EXERCISE OBJECTIVE ▸
Apart from the pictures, every line below is to be set down exactly.

GIVEN MATERIAL ▸
<<<<
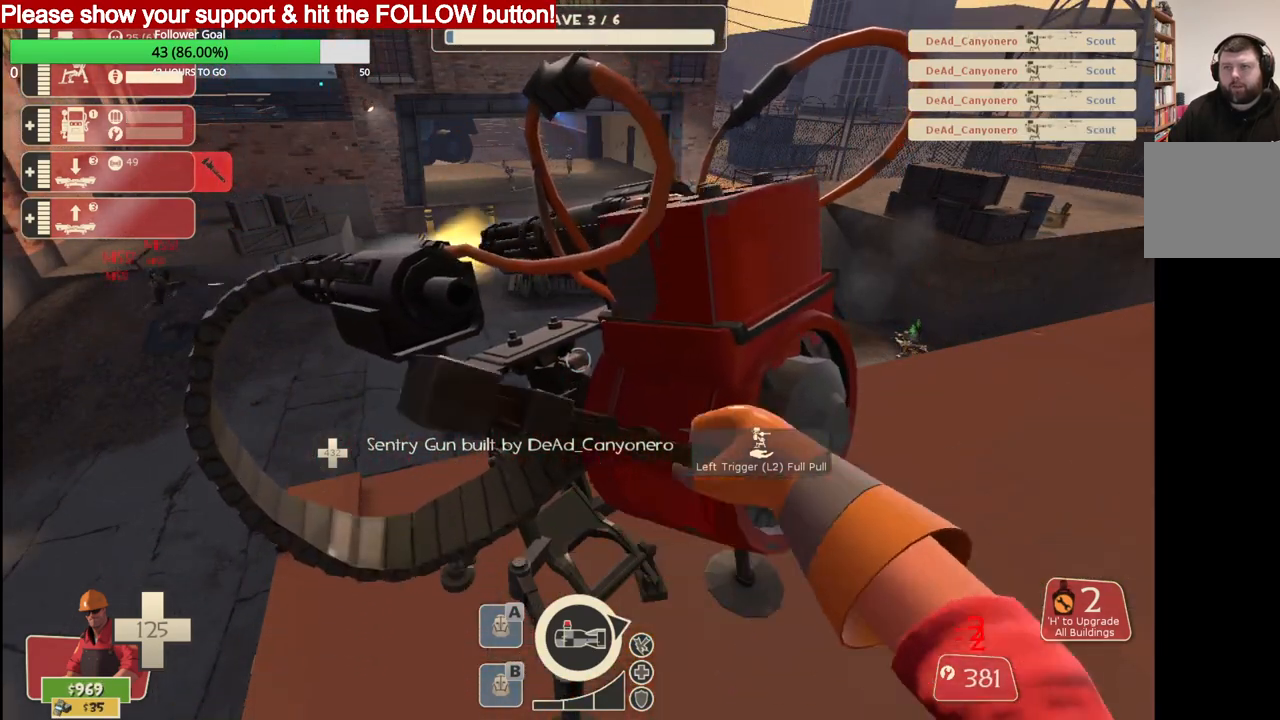
{"buttons": ["R2"], "left_stick": "center", "right_stick": "center", "events": []}
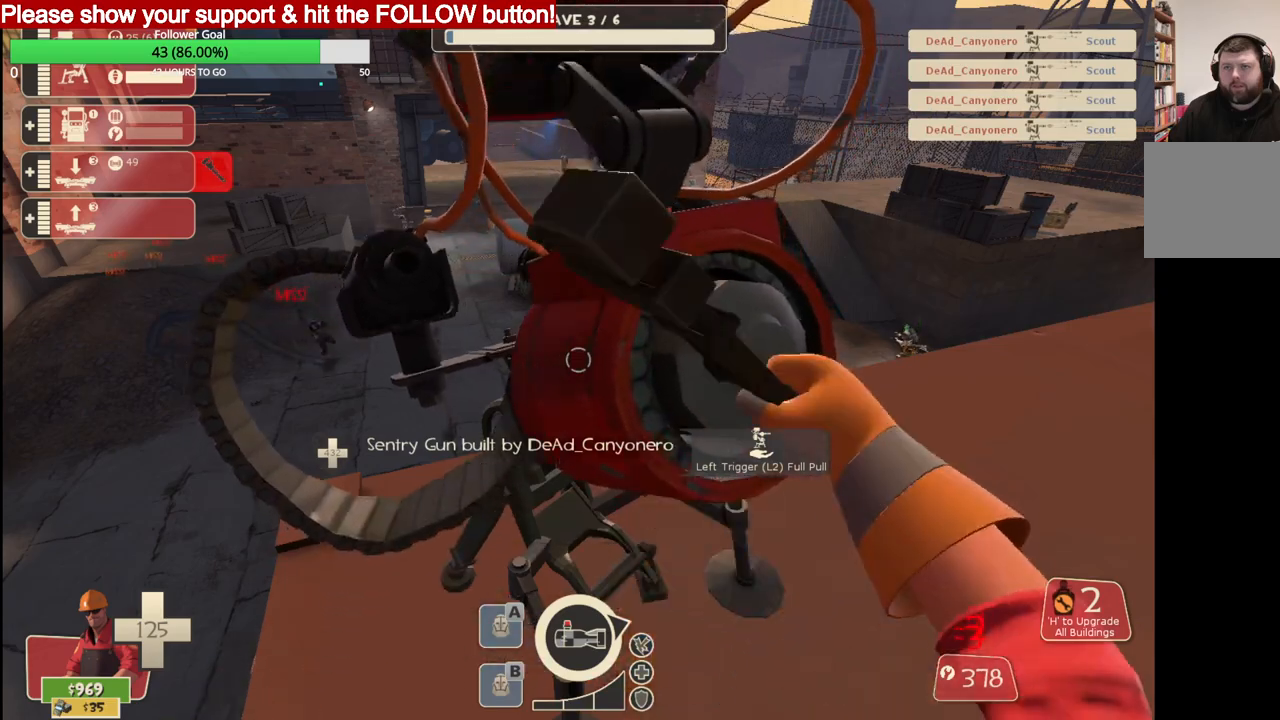
{"buttons": ["R2"], "left_stick": "center", "right_stick": "center", "events": []}
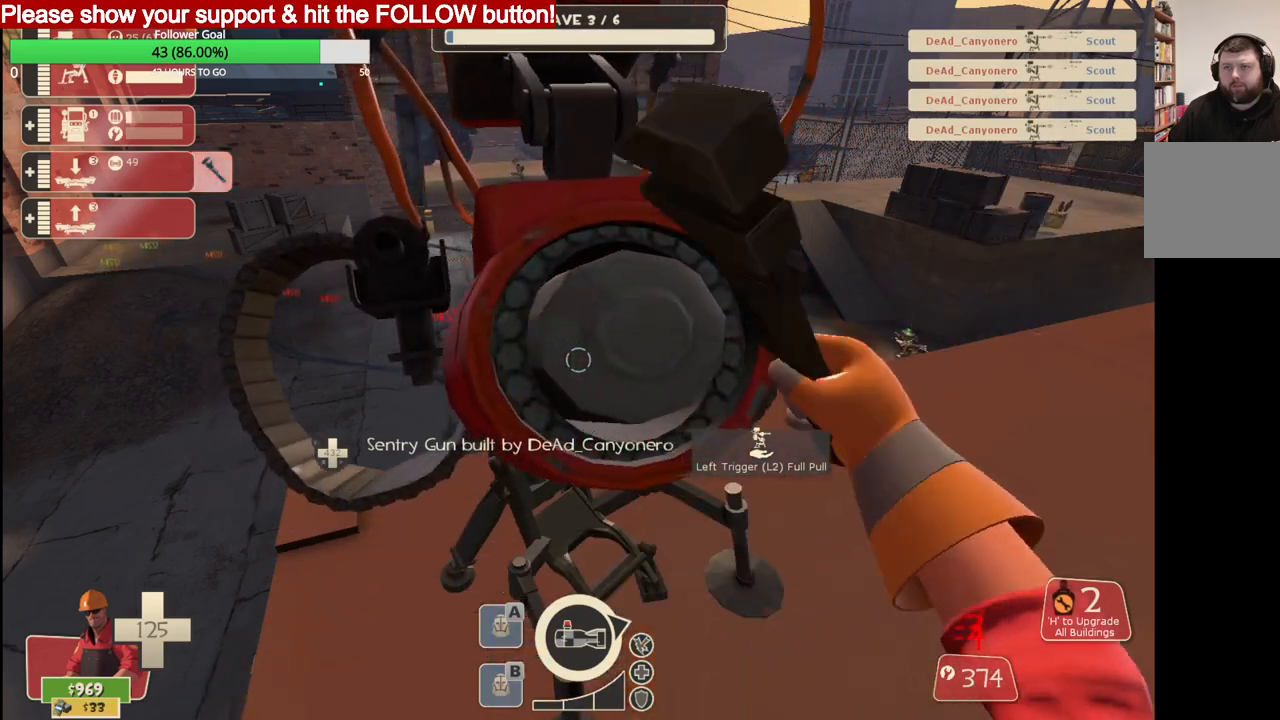
{"buttons": ["R2"], "left_stick": "center", "right_stick": "center", "events": []}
>>>>
SOLUTION BELOW ▸
{"buttons": ["R2"], "left_stick": "center", "right_stick": "center", "events": []}
{"buttons": ["R2"], "left_stick": "center", "right_stick": "center", "events": []}
{"buttons": ["R2"], "left_stick": "center", "right_stick": "center", "events": []}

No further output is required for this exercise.